Vous pouvez automatiser les données, mais vous ne pouvez pas automatiser la responsabilité. En 2026, le rôle humain passe de l’exécution du travail à l’audit des agents qui effectuent le travail.
Confiance, réglementation et élément humain
Les organisations ne considèrent plus les réglementations comme un fardeau. Au lieu de cela, ils utilisent la conformité pour prouver la transparence et établir la confiance avec leurs clients, conseils d’administration et investisseurs. Alors que l’IA excelle en termes de rapidité, de reconnaissance de formes et de traitement de vastes données, la surveillance humaine est essentielle pour fournir le contexte, l’éthique, le raisonnement, l’empathie et la responsabilité. La loi sur l’IA interdit explicitement la prise de décision entièrement autonome en « boîte noire » pour les cas d’utilisation à haut risque (tels que le recrutement, la notation de crédit, les outils de diagnostic, etc.). Le « Human-in-the-Loop » est un élément architectural obligatoire. À tout moment, un humain devrait être capable de tuer ou d’annuler une décision de l’IA. Pour que cela soit efficace, les employés doivent être « familiarisés avec l’IA », c’est-à-dire qu’ils doivent comprendre comment repérer une « hallucination », comment protéger les données sensibles contre les fuites dans les LLM publics et comment utiliser les outils d’IA de manière responsable.
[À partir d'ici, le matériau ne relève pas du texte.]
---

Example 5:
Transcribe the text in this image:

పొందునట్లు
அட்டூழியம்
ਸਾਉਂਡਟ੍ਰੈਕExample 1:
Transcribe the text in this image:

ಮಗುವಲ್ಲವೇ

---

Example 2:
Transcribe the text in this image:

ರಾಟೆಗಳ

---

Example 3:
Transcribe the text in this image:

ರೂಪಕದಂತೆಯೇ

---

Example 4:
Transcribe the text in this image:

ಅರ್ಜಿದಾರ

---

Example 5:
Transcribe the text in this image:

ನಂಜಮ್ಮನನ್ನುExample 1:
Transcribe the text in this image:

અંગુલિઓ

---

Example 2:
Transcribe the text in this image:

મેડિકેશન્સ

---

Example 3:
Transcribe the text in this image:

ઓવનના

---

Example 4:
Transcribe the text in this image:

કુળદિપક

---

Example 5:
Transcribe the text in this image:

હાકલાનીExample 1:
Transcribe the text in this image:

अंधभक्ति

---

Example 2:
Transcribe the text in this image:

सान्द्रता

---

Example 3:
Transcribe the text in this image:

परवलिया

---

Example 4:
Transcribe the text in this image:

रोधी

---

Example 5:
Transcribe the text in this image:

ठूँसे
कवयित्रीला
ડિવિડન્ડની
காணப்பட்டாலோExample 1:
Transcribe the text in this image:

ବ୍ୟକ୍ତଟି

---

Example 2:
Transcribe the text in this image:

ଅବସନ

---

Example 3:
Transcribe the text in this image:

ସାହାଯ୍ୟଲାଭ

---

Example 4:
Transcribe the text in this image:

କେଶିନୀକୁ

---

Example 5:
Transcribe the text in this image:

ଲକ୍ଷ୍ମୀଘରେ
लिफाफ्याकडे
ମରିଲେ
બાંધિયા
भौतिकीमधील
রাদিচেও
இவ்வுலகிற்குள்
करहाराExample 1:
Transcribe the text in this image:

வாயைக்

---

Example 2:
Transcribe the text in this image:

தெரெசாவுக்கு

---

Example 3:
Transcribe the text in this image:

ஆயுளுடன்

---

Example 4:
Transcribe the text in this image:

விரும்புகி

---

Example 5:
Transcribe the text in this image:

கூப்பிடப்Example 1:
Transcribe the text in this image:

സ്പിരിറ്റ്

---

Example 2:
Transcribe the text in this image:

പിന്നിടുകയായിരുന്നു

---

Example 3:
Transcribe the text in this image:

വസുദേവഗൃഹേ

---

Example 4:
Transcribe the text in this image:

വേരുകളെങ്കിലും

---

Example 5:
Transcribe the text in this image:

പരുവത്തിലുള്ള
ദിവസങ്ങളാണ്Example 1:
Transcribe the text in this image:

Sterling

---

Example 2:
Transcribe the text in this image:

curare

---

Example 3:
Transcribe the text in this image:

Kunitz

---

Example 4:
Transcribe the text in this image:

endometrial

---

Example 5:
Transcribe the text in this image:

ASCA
Un nouveau rôle émerge également en 2026 : Responsable de la conformité IA (AICO). Leur travail consiste à garantir que les systèmes d’IA respectent les normes juridiques, éthiques et réglementaires, atténuant ainsi les risques tels que les préjugés et les violations de la vie privée. Ces rôles ne sont plus « policiers » à la fin du processus ; ils participent à la phase de conception du produit, garantissant que « l’éthique dès la conception » est intégrée au code avant même que la première ligne ne soit écrite.
Conclusion
Au moment où le Loi européenne sur l’IA atteint ses étapes d’application complètes en août 2026, le fossé entre les « données matures » et les « données exposées » sera insurmontable. N’attendez pas que les auditeurs frappent à votre porte. Pour comprendre où en est votre organisation aujourd’hui, posez à votre équipe de direction ces quatre questions « dures » :
- Traçabilité : Si un régulateur demandait il y a trois mois les données de formation spécifiques utilisées pour votre modèle d’IA le plus critique, pourriez-vous produire une piste d’audit automatisée en moins d’une heure ?
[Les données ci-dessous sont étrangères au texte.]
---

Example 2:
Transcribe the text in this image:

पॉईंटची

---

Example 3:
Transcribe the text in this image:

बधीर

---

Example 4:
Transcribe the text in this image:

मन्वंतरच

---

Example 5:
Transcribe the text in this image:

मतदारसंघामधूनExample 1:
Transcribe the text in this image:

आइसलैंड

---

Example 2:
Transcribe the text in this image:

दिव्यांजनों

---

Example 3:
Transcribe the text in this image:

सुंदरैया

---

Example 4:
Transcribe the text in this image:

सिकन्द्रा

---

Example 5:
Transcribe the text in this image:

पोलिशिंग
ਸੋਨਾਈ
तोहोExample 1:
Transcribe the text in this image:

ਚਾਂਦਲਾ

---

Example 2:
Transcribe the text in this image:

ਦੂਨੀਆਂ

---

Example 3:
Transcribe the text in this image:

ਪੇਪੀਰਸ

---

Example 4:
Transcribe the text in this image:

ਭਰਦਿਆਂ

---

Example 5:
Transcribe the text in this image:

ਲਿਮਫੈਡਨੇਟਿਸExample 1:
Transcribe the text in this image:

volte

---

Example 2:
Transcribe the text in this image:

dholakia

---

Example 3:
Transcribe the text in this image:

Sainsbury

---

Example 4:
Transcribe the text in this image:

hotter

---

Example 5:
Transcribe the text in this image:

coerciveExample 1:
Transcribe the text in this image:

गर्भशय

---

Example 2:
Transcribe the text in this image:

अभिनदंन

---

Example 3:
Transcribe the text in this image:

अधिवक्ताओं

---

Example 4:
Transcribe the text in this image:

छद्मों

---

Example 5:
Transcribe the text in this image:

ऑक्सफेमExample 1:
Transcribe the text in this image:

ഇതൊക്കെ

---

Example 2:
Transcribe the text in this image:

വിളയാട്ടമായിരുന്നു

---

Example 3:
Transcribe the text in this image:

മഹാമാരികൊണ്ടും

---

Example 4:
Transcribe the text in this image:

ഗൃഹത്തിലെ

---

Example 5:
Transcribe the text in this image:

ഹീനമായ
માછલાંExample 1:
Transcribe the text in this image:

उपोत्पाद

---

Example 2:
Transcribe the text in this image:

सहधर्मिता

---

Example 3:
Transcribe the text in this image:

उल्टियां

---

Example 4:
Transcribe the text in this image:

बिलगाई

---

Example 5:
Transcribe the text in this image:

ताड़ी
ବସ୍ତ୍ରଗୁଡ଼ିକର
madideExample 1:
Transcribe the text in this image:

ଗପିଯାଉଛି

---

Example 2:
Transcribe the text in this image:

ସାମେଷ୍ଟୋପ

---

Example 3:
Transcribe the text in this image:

- Résilience: Avez-vous un live Nomenclature logicielle (SBOM) qui identifie actuellement chaque composant open source touchant vos pipelines de données ?
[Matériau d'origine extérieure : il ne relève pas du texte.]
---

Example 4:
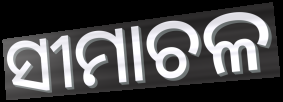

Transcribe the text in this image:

ସୀମାଚଳ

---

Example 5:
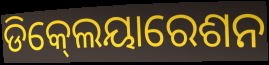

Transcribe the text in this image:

ଡିକ୍‍ଲେୟାରେଶନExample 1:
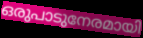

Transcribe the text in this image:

ഒരുപാടുനേരമായി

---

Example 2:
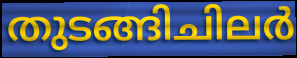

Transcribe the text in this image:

തുടങ്ങിചിലർ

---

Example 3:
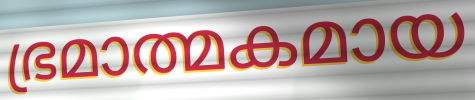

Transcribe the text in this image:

ഭ്രമാത്മകമായ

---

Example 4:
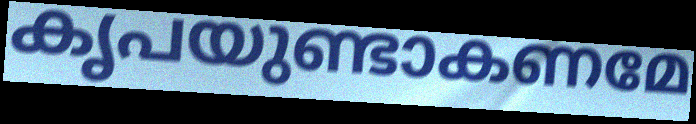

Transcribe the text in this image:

കൃപയുണ്ടാകണമേ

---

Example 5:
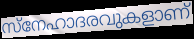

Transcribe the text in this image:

സ്നേഹാദരവുകളാണ്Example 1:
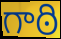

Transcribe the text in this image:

గాఠి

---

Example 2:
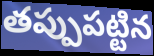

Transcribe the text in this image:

తప్పుపట్టిన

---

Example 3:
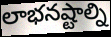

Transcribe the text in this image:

లాభనష్టాల్ని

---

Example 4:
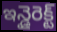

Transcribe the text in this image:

ఇన్డైరెక్ట్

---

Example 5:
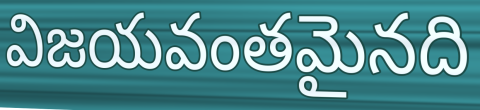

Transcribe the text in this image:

విజయవంతమైనది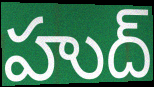
హుద్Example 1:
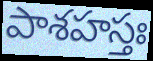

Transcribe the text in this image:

పాశహస్తః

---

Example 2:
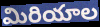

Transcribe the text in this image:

మిరియాల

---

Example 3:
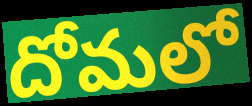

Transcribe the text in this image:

దోమలో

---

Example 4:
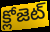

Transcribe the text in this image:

క్లోజెట్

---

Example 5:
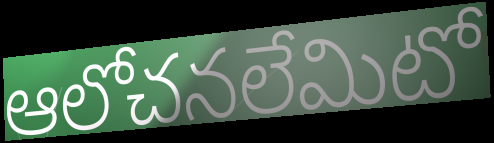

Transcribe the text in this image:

ఆలోచనలేమిటోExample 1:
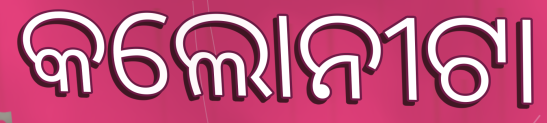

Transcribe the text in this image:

କଲୋନୀଟା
- Souveraineté: Vos données résident-elles dans une pile où vous détenez les clés de chiffrement, ou votre conformité est-elle à la merci des conditions de service d’un hyperscaler non européen ?
- Alphabétisation : Votre personnel de première ligne sait-il comment identifier une « hallucination » de l’IA ou traite-t-il les résultats des agents comme une vérité absolue ?
Le moment est venu de pivoter. Commencez par unifier votre Métadonnées et l’établissement d’un Couche sémantique universelle. En simplifiant aujourd’hui votre architecture, vous construisez la « Forteresse Souveraine » qui vous permettra d’innover en toute confiance demain.